Il codice deontologico forense introdotto nell’ordinamento a seguito di delibera del Cnf, delegato dalla legge di revisione della professione legale, ha il pregio di rivendicare al ceto forense il ruolo della tutela dei diritti che, nell’immaginario sociale, è riservato all’ordine giudiziario.
L’articolo 1 è esplicito in merito a tale funzione, esclusiva nella tutela dei diritti in materia civile, integrativa del contraddittorio dibattimentale in materia penale, comunque impegnativa per giudici e avvocati, essendo previsto che il mandato difensivo consista nella libertà, inviolabilità ed effettività dell’esercizio del diritto e che l’avvocato debba “assicurare” nel processo la regolarità del giudizio e del contraddittorio.
L’assicurazione richiesta all’espletamento del mandato implica che l’interlocuzione dell’avvocato con il legale di controparte e con il giudice non si esaurisca nella partecipazione formale al giudizio, ma si esprima con vigore, competenza ed efficacia nel contraddittorio. Beninteso, la rivendicazione del principio non è innovativa. L’ordinamento giuridico romano già riconosceva all’avvocato la funzione propulsiva ed effettiva della difesa (da mihi factum dabo tibi jus).

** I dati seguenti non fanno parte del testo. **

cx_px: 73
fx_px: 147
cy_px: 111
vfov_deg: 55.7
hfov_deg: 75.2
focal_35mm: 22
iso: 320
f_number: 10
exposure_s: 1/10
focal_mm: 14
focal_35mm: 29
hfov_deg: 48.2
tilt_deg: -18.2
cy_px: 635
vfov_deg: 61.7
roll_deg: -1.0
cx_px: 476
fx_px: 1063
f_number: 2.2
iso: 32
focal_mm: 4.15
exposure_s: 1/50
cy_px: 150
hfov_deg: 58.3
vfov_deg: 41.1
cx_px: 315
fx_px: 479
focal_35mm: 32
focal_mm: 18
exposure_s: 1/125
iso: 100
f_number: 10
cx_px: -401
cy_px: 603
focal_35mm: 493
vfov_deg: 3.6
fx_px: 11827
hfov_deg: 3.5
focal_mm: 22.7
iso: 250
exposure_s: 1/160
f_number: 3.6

L’esplicitazione è destinata a sostenere le ragioni dell’avvocato impegnato nel processo in quanto rappresentante di un ordine, oltre che di un ceto, la cui attività è ineludibile a fini di realizzazione dell’ordinamento e di assicurazione della pace sociale mediante la difesa della fattispecie concreta. La dichiarazione di principio deve, quindi, essere intesa quale norma precettiva vera e propria, destinata a valere nel rapporto tra avvocati e tra avvocati e magistrati, oltre che nell’ambito del rapporto di mandato, rispetto al quale la valenza normativa del codice dovrà, tuttavia, essere precisata in corso d’opera.

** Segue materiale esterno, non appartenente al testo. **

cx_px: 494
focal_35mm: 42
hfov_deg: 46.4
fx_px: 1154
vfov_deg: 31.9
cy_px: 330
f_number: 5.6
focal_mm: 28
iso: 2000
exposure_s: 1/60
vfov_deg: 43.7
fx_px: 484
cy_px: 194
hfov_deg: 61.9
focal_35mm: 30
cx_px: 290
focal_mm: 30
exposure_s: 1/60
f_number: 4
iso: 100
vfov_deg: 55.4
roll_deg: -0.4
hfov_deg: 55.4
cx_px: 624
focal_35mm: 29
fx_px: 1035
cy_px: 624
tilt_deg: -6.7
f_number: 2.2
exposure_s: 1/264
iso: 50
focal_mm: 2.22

A mero titolo esemplificativo, la normativa sulla valutazione pregiudiziale del contenzioso e del compenso richiede approfondimento, chiarimento e, molto probabilmente, integrazione, quanto meno rispetto al compenso commisurato sul risultato dell’opera prestata. E’ noto che il divieto del patto di quota lite ha subito alterne vicende nel corso delle ultime legislature. Dapprima vietato, è stato ammesso e in seguito nuovamente vietato. Il codice deontologico riflette la normativa, prevedendo che il compenso non possa essere concordato in ragione del successo né in tutto, né in parte, diversamente che in altri paesi dell’Unione Europea e negli Stati Uniti dove il success fee è abituale.

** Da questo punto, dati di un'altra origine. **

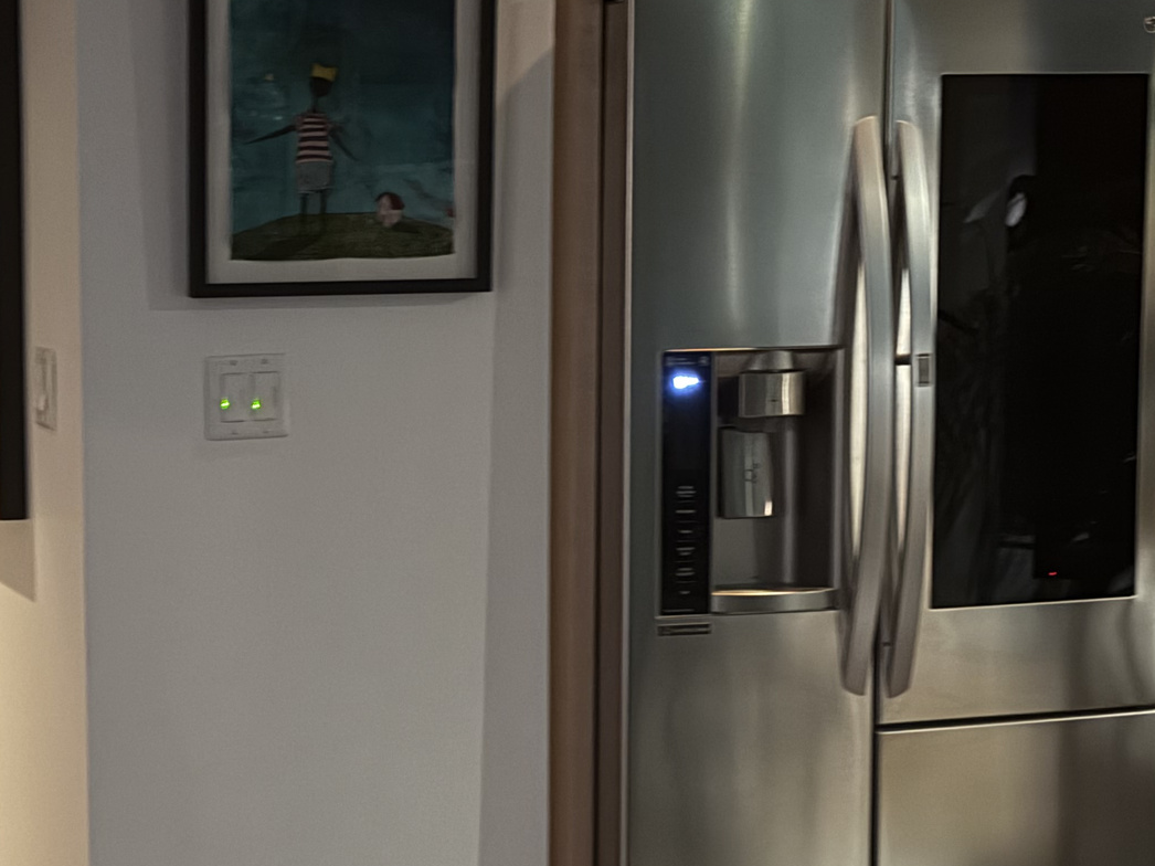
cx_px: 309
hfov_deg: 20.7
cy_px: 564
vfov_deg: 15.7
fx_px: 3136
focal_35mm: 94
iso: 400
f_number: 1.78
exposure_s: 1/5
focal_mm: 6.76
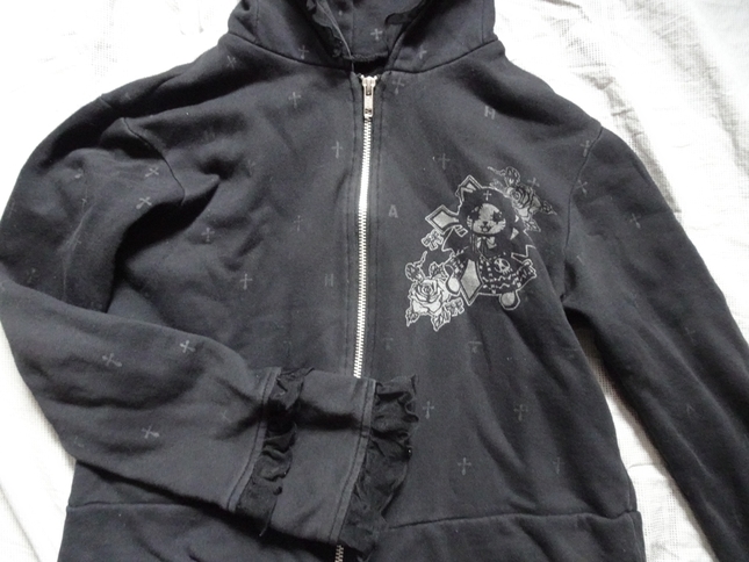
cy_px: 281
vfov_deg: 56.8
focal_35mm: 24
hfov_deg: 71.6
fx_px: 519
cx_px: 374
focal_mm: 4.25
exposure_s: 1/10
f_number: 3.5
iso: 1600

Tra l’altro, le corti di merito avevano riconosciuto nelle vigenza della precedente normativa (ripristinata) che il palmario potesse essere concordato, ad integrazione della tariffa, in una certa ragione della liquidazione acquisita tramite l’esercizio del mandato difensivo. Costituisce, inoltre, esperienza comune degli avvocati che la clientela insista per un accordo basato sul success fee, offerto talvolta, quando sia ritenuto incerto l’esito della lite ovvero quando le condizioni economiche della persona o dell’impresa assistita non consentano l’approntamento di spese in conto, in misura esagerata.
La rinnovazione del processo legislativo sul tema specifico sembra, pertanto, dovuta, quanto meno a tutela della clientela che diversamente sarebbe costretta a rinunciare. Nel frattempo, potranno essere valorizzati i precedenti in materia.